Monday, 1 November 2021

The Parson's Freehold

Why would you give any office-holder absolute security of tenure? It makes no sense in the modern world of accountability, targets and strategic planning. The ‘parson’s freehold’ dates to the time when a clergyman’s tenure (and of course it always was a man) of their parish was a matter of property and revenues, and they were not an employee but a possessor of a package of rights, which, before the equalisation of clerical incomes from the 1960s onwards, produced a lot of money in some places and not as much in others. Of course parish clergy are not exactly employees now, but occupy a strange hinterland increasingly governed by the legal language of ‘common tenure’ , something which exists nowhere outside the Church. In some respects – at least for clergy who didn’t have freehold before the new rules came in ten years ago – common tenure makes for a more secure life: no longer can priests or deacons have their licenses summarily removed by a bishop without explanation or recourse, for instance. But overall, anyone who still has freehold would be nuts to give it up voluntarily.

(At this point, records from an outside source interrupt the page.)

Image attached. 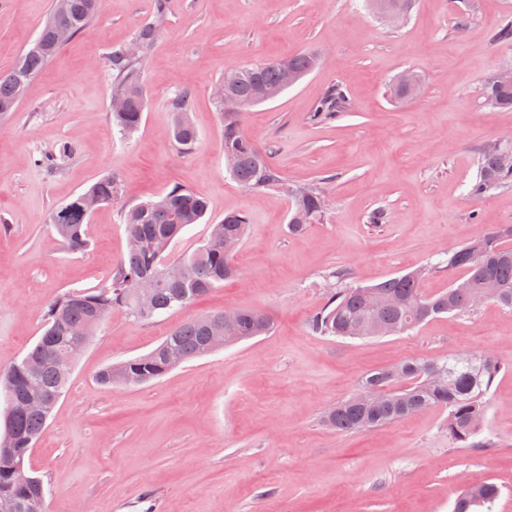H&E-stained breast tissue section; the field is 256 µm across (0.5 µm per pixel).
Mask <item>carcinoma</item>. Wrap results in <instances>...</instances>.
<instances>
[{
  "instance_id": "cac0c4a2",
  "label": "carcinoma",
  "mask_w": 512,
  "mask_h": 512,
  "mask_svg": "<svg viewBox=\"0 0 512 512\" xmlns=\"http://www.w3.org/2000/svg\"><path fill=\"white\" fill-rule=\"evenodd\" d=\"M67 8L64 19L73 34L85 30L96 18L100 0H52L49 20L59 13L60 3ZM412 0H371L374 9L384 14L397 10L408 12ZM51 31L43 28L31 45L22 51L12 68L0 72V118L16 111L30 81L58 54ZM319 54L301 51L284 58L269 59L224 73L221 86L228 87L239 99L254 105L274 99L285 91L281 66L286 64L302 79L318 65ZM112 95L124 99L125 106L112 112V125L123 135H132L140 126L147 95L141 79L139 58H131L120 48L112 51ZM485 101L496 108L512 107V85L485 84ZM191 94H177L171 101V133L179 149L188 153L198 140L189 117ZM224 124V158L230 174L252 191L270 190L280 176L269 157L242 127L243 113L224 108V99L216 97ZM347 109L341 90L332 88L315 108L312 118L321 120ZM512 180V146H487L481 156L479 174L468 193L475 200ZM119 180L104 176L92 183L87 192L103 204H110L118 194ZM68 212L57 221L60 210ZM53 211L49 224L64 246L72 253L89 249V217L73 199ZM208 201L174 185L155 200L132 206L123 213L125 236L137 241L115 266L112 277L98 288L68 292L47 303L45 329L20 360L0 373V382L15 388L32 406L14 415L10 427L0 434V495L15 499L18 512H47V491L42 480L39 489L19 485L13 480L18 466H27L32 448L42 434L69 382L79 347H86L97 327L112 308L126 309L132 317L149 320L186 307L198 297L221 286L235 275L233 255L224 251V241L242 243L249 217L244 212L231 213L211 225L208 239L192 253L175 263L164 262L165 253L175 238L190 224L205 220ZM326 210L324 194L314 187L297 189L292 200L288 231L304 232L318 222ZM512 225L482 232L470 242L448 250L447 258L436 268L453 274L448 287L427 294L420 283L432 268L415 269L390 276L370 286L349 285L331 291L310 321L313 332L323 336L354 337L361 328L368 337L393 336L411 330L442 314L473 310L472 292L482 288L497 289L495 302L512 310ZM143 276L157 281L150 309L135 308L133 291ZM82 326L86 332L75 336L72 330ZM273 327L269 316L252 309L237 310L232 328L224 326L219 313L190 319L175 326L146 356L102 370L99 383L137 385L159 378L170 371L171 362L182 363L214 352V346L226 336L245 340L268 334ZM503 366L490 355H452L438 360L412 358L389 368L375 371L362 379L360 388L349 397L329 407L322 423L339 432L376 429L422 410L442 406L448 409V436L462 448H484L476 440L485 419L489 389ZM439 370L448 376V386L438 387L430 380ZM500 488L491 482L461 491L452 512H475L493 503Z\"/></svg>"
}]
</instances>
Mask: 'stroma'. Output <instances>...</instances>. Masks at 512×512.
<instances>
[{"instance_id": "stroma-1", "label": "stroma", "mask_w": 512, "mask_h": 512, "mask_svg": "<svg viewBox=\"0 0 512 512\" xmlns=\"http://www.w3.org/2000/svg\"><path fill=\"white\" fill-rule=\"evenodd\" d=\"M51 0H0V71L38 36ZM155 0H102L95 20L30 82L0 124V369L41 336L48 301L107 282L126 248L124 208L178 184L209 202L167 256L175 261L234 211L250 219L235 279L152 320L116 309L78 357L68 388L29 457L49 512H451L458 490L492 481L493 512H512V310L487 303L400 335L343 339L312 332L333 272L372 285L512 225V184L469 197L484 145L512 142V108L487 106L484 83L512 71V44L495 40L512 0H416L393 24L367 0H174L147 48L148 104L137 132L112 126L113 48L154 18ZM303 50L317 69L243 116L285 183L327 196L319 223L287 228L279 190L251 191L227 171L214 88L226 71ZM406 70L420 93L392 94ZM351 109L311 113L332 87ZM191 93L199 141H173L170 103ZM74 145L61 169L42 156ZM121 190L94 211L90 248L70 253L48 219L97 179ZM381 211V223L369 221ZM255 309L270 334L180 365L139 385H101L99 372L150 352L173 326L224 309ZM488 354L504 364L479 435L462 448L436 407L387 426L339 433L320 419L366 375L406 358Z\"/></svg>"}]
</instances>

Of course, bishops who may have enjoyed the security of freehold when they were humble parish priests can only see its disadvantages on their elevation to the episcopate. A priest has to do something positively illegal before they can be levered out of their parsonage house, and even then it isn’t easy. I have heard at least one relatively recent case of an incumbent having to resign after ‘a complete breakdown in pastoral relationships’, freehold notwithstanding, but most of the time, drunkenness, depression, mild neglect of duty, rudeness and ineffectiveness are not enough to make a secure case against a priest, though perhaps if you combined them all, they might.

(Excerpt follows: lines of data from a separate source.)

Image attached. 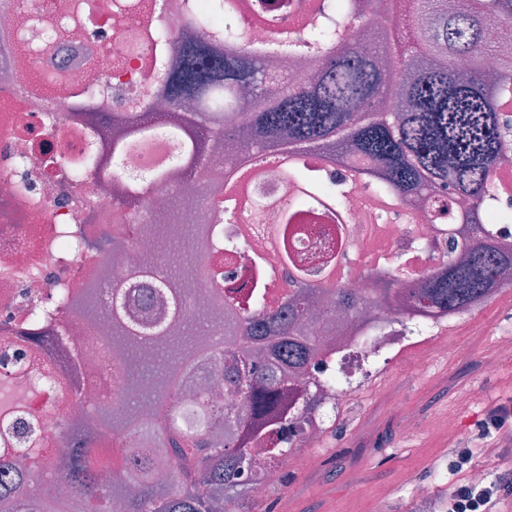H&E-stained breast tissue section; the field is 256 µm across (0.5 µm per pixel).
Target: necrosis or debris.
I'll use <instances>...</instances> for the list:
<instances>
[{"label":"necrosis or debris","instance_id":"1","mask_svg":"<svg viewBox=\"0 0 512 512\" xmlns=\"http://www.w3.org/2000/svg\"><path fill=\"white\" fill-rule=\"evenodd\" d=\"M16 13V0H0V16L5 19L0 25V377L13 370L14 351L7 347L6 336L22 328L27 307L45 302L58 284L74 288L90 277L109 287L119 284L137 300L144 322L151 324L164 318L143 300L147 282L129 277V259L120 256L98 266L85 253L62 245L64 227L81 224L94 237L102 225L111 223L116 212L115 191L92 179L80 185L72 181L69 164L88 148L81 129L91 116L72 114L71 131L64 136L46 128L44 118L51 107L45 94L23 90L18 83L15 55L23 30L15 22ZM159 20L155 12L117 11L112 0H102L101 7L75 23V35L34 57L32 68L47 91L81 83L108 110L124 109L129 101L150 95L152 84L145 75L144 61L131 60L119 72L114 64L123 54L131 29H146ZM21 158L27 162L22 169L17 166ZM223 164L224 155L217 152L205 157L180 187L166 181L151 183L141 208L155 211L176 195L180 198L182 223H200L209 204L199 187ZM298 191L283 172L256 175L251 196L253 202L263 205L262 222L252 223L242 215L224 226L225 235L241 240L244 246L243 253L227 265L233 273L228 286L249 288L252 254H262L269 266L279 268V254L268 246V229L278 224L281 206L293 201ZM457 230L454 224L430 223L425 211L413 207L406 208L401 220L391 213L380 215L371 193L360 187L349 192L344 216L322 208L316 216L304 219L289 248L297 263L308 267L335 255L330 286L368 295L374 286L372 269L386 268L400 260L415 275H422L435 266L444 242ZM48 327L72 352L80 384L66 400L61 399L56 387L37 390L7 426H0V442L16 441L18 434L32 431L37 442L55 455L61 447L60 434L54 424L42 421L45 408H58L72 419H83L93 408L109 401L114 380L112 355L95 340L90 328L58 320L49 322ZM427 341V336L413 337L405 332L399 308L380 312L371 309L341 330L330 352L344 383L366 374L368 359L397 355L409 347L414 350V370L428 372L432 354ZM346 397L343 385L320 395L312 414L314 422L300 436L301 452L283 459V468L292 470L301 463L309 472L319 470L323 441L320 424L333 416Z\"/></svg>","mask_w":512,"mask_h":512}]
</instances>
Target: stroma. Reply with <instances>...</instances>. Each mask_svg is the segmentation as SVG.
Segmentation results:
<instances>
[{
    "mask_svg": "<svg viewBox=\"0 0 512 512\" xmlns=\"http://www.w3.org/2000/svg\"><path fill=\"white\" fill-rule=\"evenodd\" d=\"M512 326V288L500 290L490 304L474 315L449 322L429 346L433 366L420 374L412 367V352L394 357L363 386L351 391L327 431L319 471L297 468L287 478L269 483L267 512L287 502L290 512H367L380 500L384 512H443L448 493L467 471L460 459L482 466L488 480L512 469V444L500 433L512 430V416L499 427L485 425L488 411L512 407V354L499 345ZM467 342L472 354L457 357L455 346ZM394 386L395 403L378 397L382 386ZM372 438L357 450L358 433ZM427 485L426 502L402 487L404 473Z\"/></svg>",
    "mask_w": 512,
    "mask_h": 512,
    "instance_id": "stroma-1",
    "label": "stroma"
}]
</instances>
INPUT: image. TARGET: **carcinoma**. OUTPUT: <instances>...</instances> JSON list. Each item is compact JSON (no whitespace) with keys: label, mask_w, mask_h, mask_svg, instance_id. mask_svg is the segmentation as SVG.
Instances as JSON below:
<instances>
[{"label":"carcinoma","mask_w":512,"mask_h":512,"mask_svg":"<svg viewBox=\"0 0 512 512\" xmlns=\"http://www.w3.org/2000/svg\"><path fill=\"white\" fill-rule=\"evenodd\" d=\"M241 6L242 0H160L161 16L170 13L177 22L131 32L125 55L137 57L143 45L151 46V96L173 111L156 112V102L144 98L127 112L113 113L109 125L92 127L93 148L75 176L86 168L115 167L159 134L183 145L175 168L152 173L174 185L192 176L211 148L231 141L239 152L214 173L220 180L262 152H316L334 176L313 180L301 160L288 164V178L304 192L272 230L296 288L271 307L265 284L273 270L255 255L257 285L244 297L221 288L224 276L216 270L212 298L193 300L199 237L217 261L240 250L224 242L222 229L234 208L215 207L192 227L171 223L170 211L154 214L140 225L138 240L122 228L104 232L91 252L103 264L136 253L131 274L156 279L153 302L166 308L167 318L142 324L127 307L124 289L104 290L96 281L79 291L59 288L34 308L35 322L66 312L93 327L113 350L117 405L99 407L81 421L47 412L70 448L51 469L0 459V473L15 475L12 483L0 480L4 512H253L247 481L271 479L273 461L288 456L302 431L305 404L325 388L315 373L328 348L323 336L307 330L313 316L338 310L355 318L367 305L379 311L395 305L406 320L428 323L485 300L500 289V268L512 265V242L493 229L512 224V207L496 204L494 180L495 168L512 163L502 123L512 97V8L503 0H467L462 9L454 0H405L406 15L392 20L368 49L351 31L366 0H319L301 31L277 32L267 43L237 24ZM179 23L202 30L204 38L178 39ZM168 45L175 49L170 58L163 55ZM278 53L314 57L320 77L304 84L267 68ZM489 54L500 59L491 78L483 71ZM382 55L391 57L392 68L378 67ZM460 56L469 61L464 79L454 71ZM81 96L76 84L60 89L52 121L61 124L81 111ZM185 102L195 106L189 117L177 112ZM246 108L251 117L242 126L238 115ZM341 168L355 171L385 202L411 205L450 191L468 196L472 208L464 214L439 210L450 214L440 223L462 225L449 242L447 260L420 283L403 272L374 271L369 299L310 283V269L296 266L288 239L312 212L309 197L338 211L345 207L351 183L339 180ZM164 243L168 250L152 253ZM16 340L51 356L44 372L22 363L32 386L63 383L66 358L48 345L53 337L23 334ZM204 373L224 376L227 403L208 400L202 388L183 392ZM114 437L123 439L121 464L104 483L99 468L105 459L96 444ZM159 467L169 470L168 482L155 479Z\"/></svg>","instance_id":"obj_1"}]
</instances>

I am not the last priest in the diocese to be appointed with freehold, but almost the last: possibly the last but one. The vicar of Tophill was in about three weeks after me, and he has it too, a similar administrative oversight: what was the bishop thinking? It wasn’t as though he was about to retire and was blasĂ© about bequeathing a few parochial headaches to his successor, a bit like hiding sardines in the curtain rods. Now, of course, were I to move to another position I would lose it, quite a powerful incentive to staying put until the Lord says pretty unequivocally that I should shift.

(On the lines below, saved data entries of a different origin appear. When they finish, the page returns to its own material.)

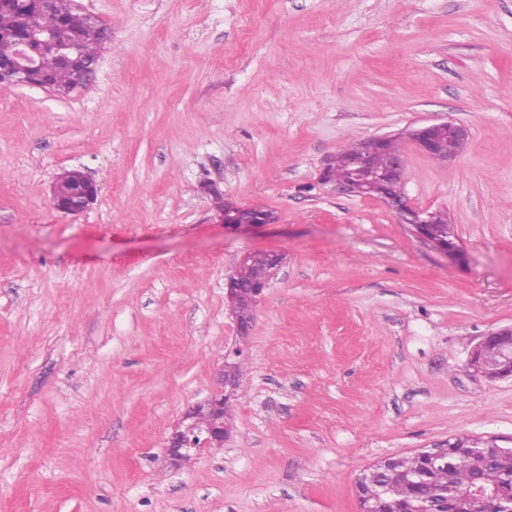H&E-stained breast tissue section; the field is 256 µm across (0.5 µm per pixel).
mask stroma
<instances>
[{"label": "stroma", "mask_w": 512, "mask_h": 512, "mask_svg": "<svg viewBox=\"0 0 512 512\" xmlns=\"http://www.w3.org/2000/svg\"><path fill=\"white\" fill-rule=\"evenodd\" d=\"M108 39L66 97L0 86V512H359V474L458 434L512 448V381L466 370L512 325V0H76ZM455 121L453 160L405 133ZM399 138L451 259L320 184ZM99 186L82 214L58 173ZM224 198L277 221L234 230ZM277 251L248 334L226 283ZM229 434L167 439L232 348ZM80 172V182L76 188L70 191V195L62 198L61 192L67 190L65 185L59 186L63 178L66 176L67 171H62L56 177L51 186L50 204L51 206L61 212L68 214H79L90 208L98 196V187L91 177L84 172Z\"/></svg>", "instance_id": "obj_1"}]
</instances>
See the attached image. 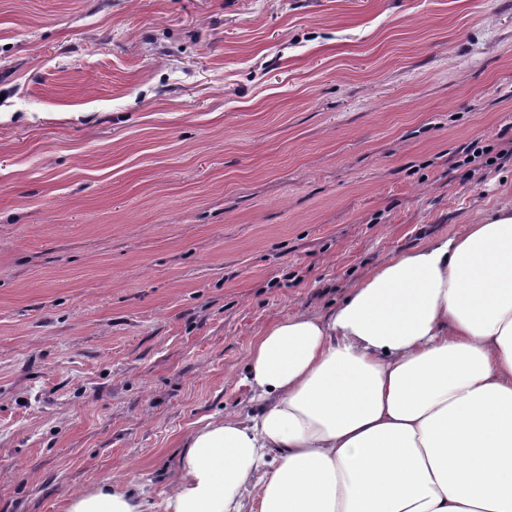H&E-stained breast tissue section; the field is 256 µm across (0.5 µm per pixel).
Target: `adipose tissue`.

I’ve never read anything about the spiritual effects of the parson’s freehold. Christians are supposed to cultivate a sense of distance from what happens to us, a detachment from the torrid ups and downs of community life; a realisation that what really matters about us lies elsewhere, in the realm of the eternal, and we should not lend the petty battles of our earthly existence more weight than they deserve. For those of us who have not yet managed to reach the degree of spiritual equilibrium and development of our Lord, knowing that your home and livelihood can’t be removed from you by accident, malice, or anything other than extreme provocation, does lend a security which not only allows you to smile at the antics of the bishop but also work at dealing more Christianly with those who might dislike or disagree with you than you might otherwise be able to muster. It allows – a degree of objectivity.